Juntos, os dois projetos representam um aporte financeiro em torno de R$ 600 mil para investimentos em pesquisa, infraestrutura, equipamentos e a promoção de cursos e eventos, buscando a qualificação de produtores e técnicos.

Controle biológico com joaninhas

O Centro de Controle Biológico Aumentativo se baseia na implantação de medidas de controle biológico de insetos-pragas nas culturas de aveia e trigo, principais cereais de inverno cultivados na região.

“Para tanto pretende-se otimizar a ferramenta de controle biológico, com o aporte de predadores da família Coccinelidea, conhecidos vulgarmente como ‘joaninhas’, que são predadoras vorazes de amplo espectro, reduzindo assim o consumo e aplicação de agrotóxicos”, destaca a professora da Setrem Cinei Riffel, coordenadora do projeto.

Com a redução do uso de agrotóxicos, explica Cinei, reduz-se também a contaminação humana e ambiental, além de proporcionar valorização do produto que será entregue na forma de alimento saudável.

Além da Setrem, também são parceiros na execução deste projeto a Embrapa Trigo, UERGS, Inplan Assessoria, Dubai Alimentos e Sindicato dos Trabalhadores Rurais de
Horizontina e Doutor Maurício Cardoso.

Apicultura de precisão

O projeto Bee Care pretende aumentar a produtividade das colmeias, a partir de acompanhamento/monitoramento, em tempo real, das variáveis de temperatura e umidade (que interferem diretamente na atividade da colmeia), da qualidade das floradas e o fluxo diário de abelhas.

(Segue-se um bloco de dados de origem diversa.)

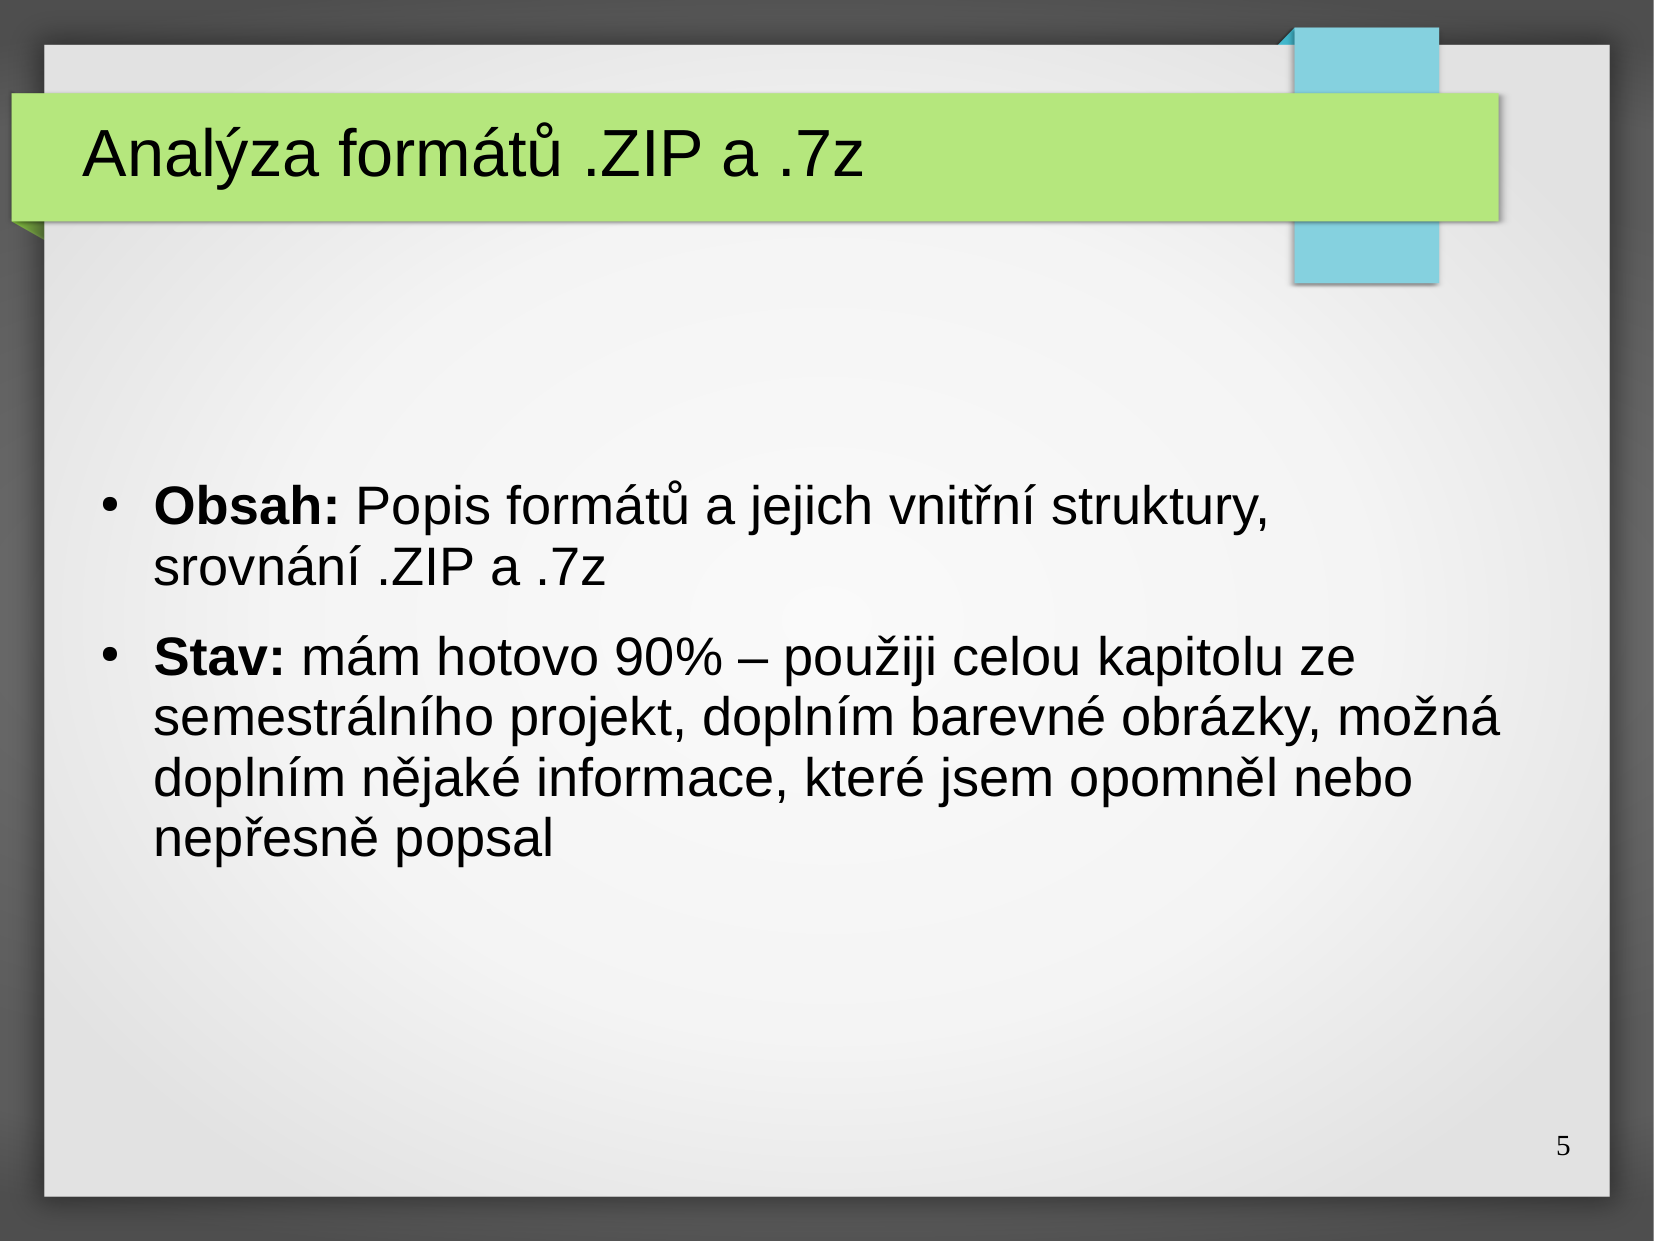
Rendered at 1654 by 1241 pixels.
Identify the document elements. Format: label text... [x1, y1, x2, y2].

picture [0, 0, 1654, 1241]
title Analýza formátů .ZIP a .7z [82, 94, 1264, 213]
list Obsah: Popis formátů a jejich vnitřní struktury, srovnání .ZIP a .7z Stav: mám hotovo 90% – použiji celou kapitolu ze semestrálního projekt, doplním barevné obrázky, možná doplním nějaké informace, které jsem opomněl nebo nepřesně popsal [82, 295, 1571, 1015]
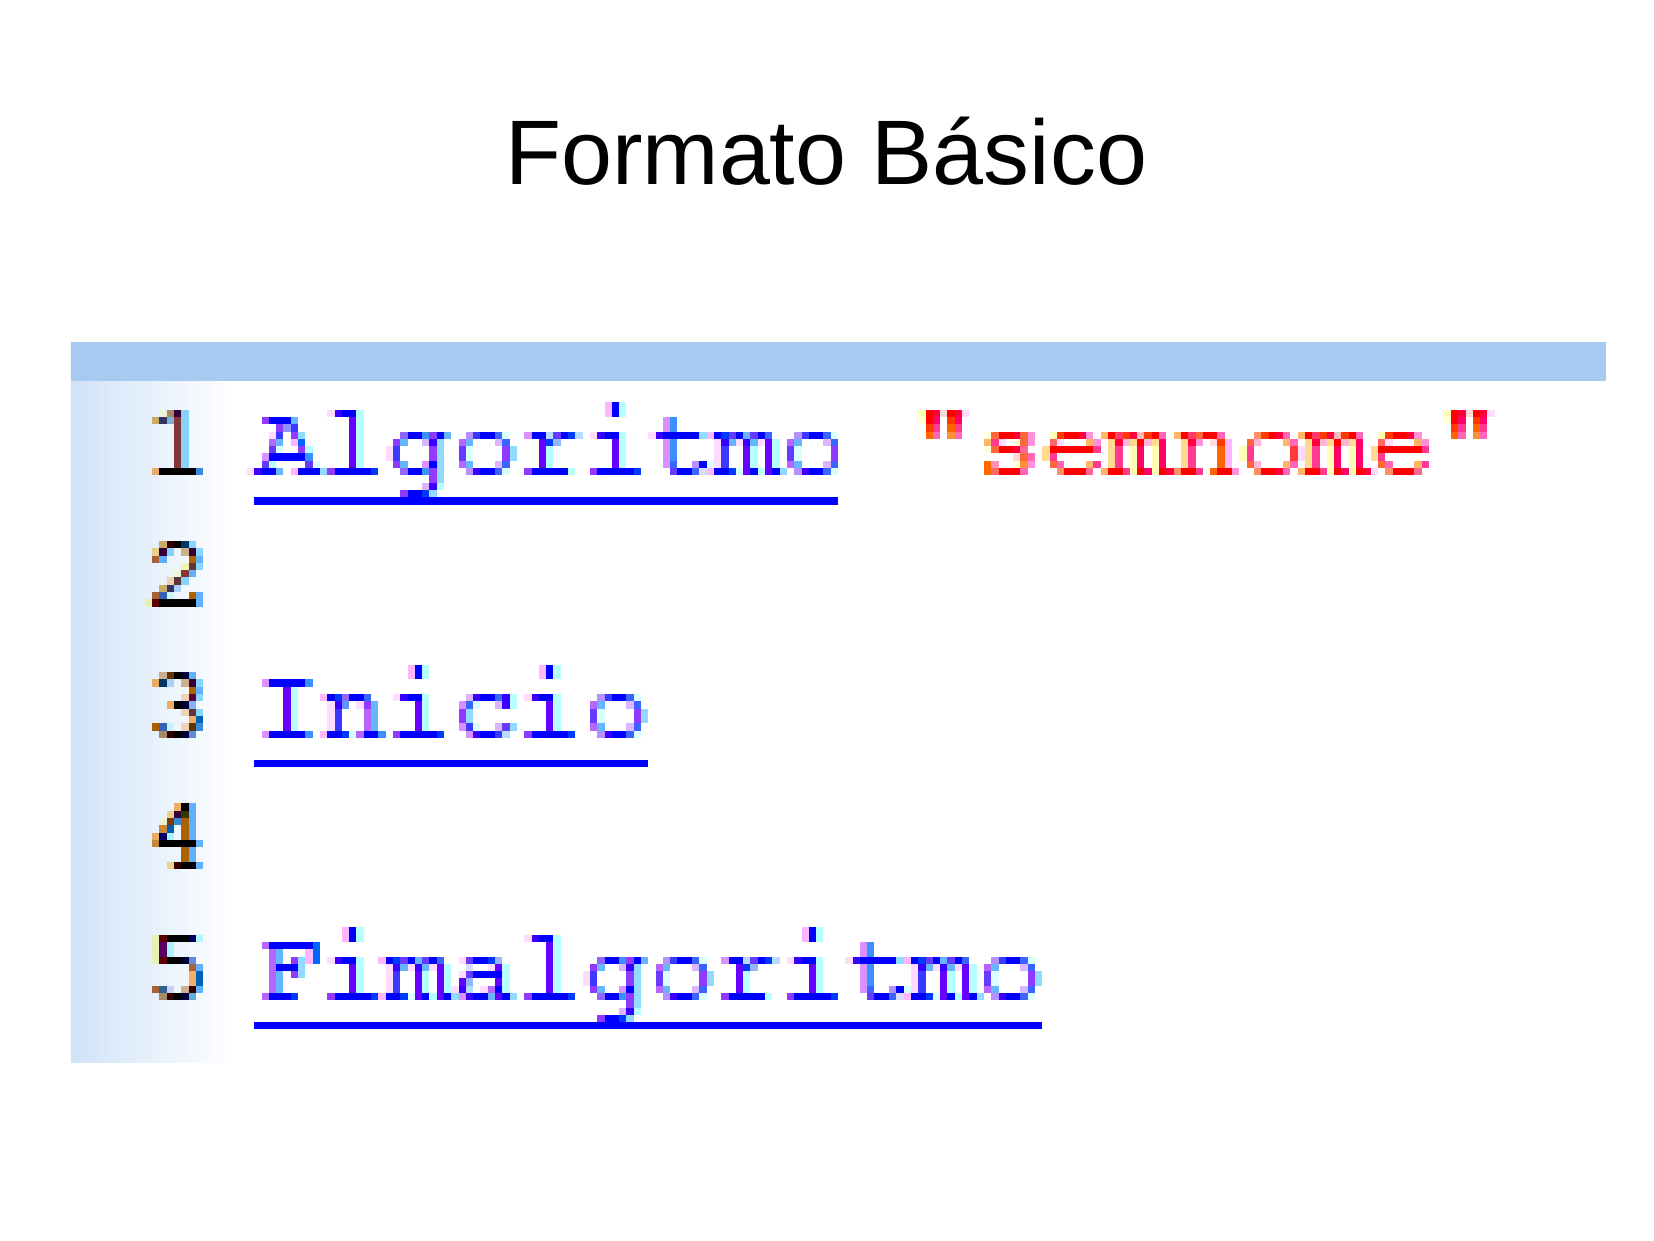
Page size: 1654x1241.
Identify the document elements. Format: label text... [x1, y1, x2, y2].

picture [70, 342, 1606, 1063]
title Formato Básico [82, 49, 1571, 257]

Para isso, a ideia é implementar um sistema digital computacional que será instalado em colmeias, para análise e estudo. Essas informações serão transmitidas a uma central que, quando identificar parâmetros inesperados, notificará o apicultor para tomada de decisão.

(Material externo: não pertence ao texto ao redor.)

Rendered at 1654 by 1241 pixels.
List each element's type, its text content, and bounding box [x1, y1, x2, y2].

“A apicultura de precisão é um campo novo e emergente da agricultura moderna e que visa proteger as abelhas, apoiar os apicultores e otimizar a produção de apiários, graças às infraestruturas digitais. A digitalização da apicultura envolve primeiramente sistemas do campo da Internet das Coisas (IoT), com o desenvolvimento de sensores para coletar e transferir dados relacionados às abelhas”, destaca Cinei.

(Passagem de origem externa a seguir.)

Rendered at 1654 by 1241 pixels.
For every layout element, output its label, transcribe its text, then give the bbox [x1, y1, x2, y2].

A solução proposta no projeto será de desenvolver e aprimorar técnicas e tecnologias para impulsionar a cadeia produtiva do mel no RS, a partir de um sistema de monitoramento e análises das condições de subsistência das colmeias, visando produtividade com qualidade.

“Será um grande diferencial tecnológico que o projeto apresentará para a Cadeia Produtiva do Mel no RS, pois até o momento tudo acontece de maneira artesanal, e isto é um dos motivos de nossa produção e qualidade não serem melhores que os números apresentados pelas Associações de Produtores de Mel de todo o Brasil. Há uma carência muito grande em termos de tecnologia aplicada ao setor produtivo da Apicultura dentro do nosso Agronegócio”, observa Jesildo Moura de Lima, professor da Setrem e um dos coordenadores deste projeto.

O projeto Bee Care será desenvolvido em propriedades de apicultores, dos municípios de Três de Maio, Horizontina, São José do Inhacorá e Santa Rosa, onde serão instalados Núcleos de Pesquisa de Campo (UPCs). Para a realização, serão parceiros, ao lado da Setrem, a Fahor e a Bioseta.